• _Task instructions_
Copy the records below verbatim, starting at the line that contains "scientific name: Lestes congener" and continuing through the last line of the records, with both ends included.

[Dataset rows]
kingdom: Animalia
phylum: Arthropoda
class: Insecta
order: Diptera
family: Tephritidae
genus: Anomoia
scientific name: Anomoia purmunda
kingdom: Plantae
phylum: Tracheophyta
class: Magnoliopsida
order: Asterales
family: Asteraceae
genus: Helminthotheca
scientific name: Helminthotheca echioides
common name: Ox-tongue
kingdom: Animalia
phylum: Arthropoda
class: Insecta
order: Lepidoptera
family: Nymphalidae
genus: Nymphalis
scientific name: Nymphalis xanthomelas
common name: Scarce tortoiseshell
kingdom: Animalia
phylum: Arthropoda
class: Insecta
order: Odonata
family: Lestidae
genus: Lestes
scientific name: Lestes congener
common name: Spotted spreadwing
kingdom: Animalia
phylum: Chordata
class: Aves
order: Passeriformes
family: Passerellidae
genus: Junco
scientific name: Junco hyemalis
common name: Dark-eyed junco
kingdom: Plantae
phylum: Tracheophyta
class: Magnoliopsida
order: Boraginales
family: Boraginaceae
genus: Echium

• _Final result_
scientific name: Lestes congener
common name: Spotted spreadwing
kingdom: Animalia
phylum: Chordata
class: Aves
order: Passeriformes
family: Passerellidae
genus: Junco
scientific name: Junco hyemalis
common name: Dark-eyed junco
kingdom: Plantae
phylum: Tracheophyta
class: Magnoliopsida
order: Boraginales
family: Boraginaceae
genus: Echium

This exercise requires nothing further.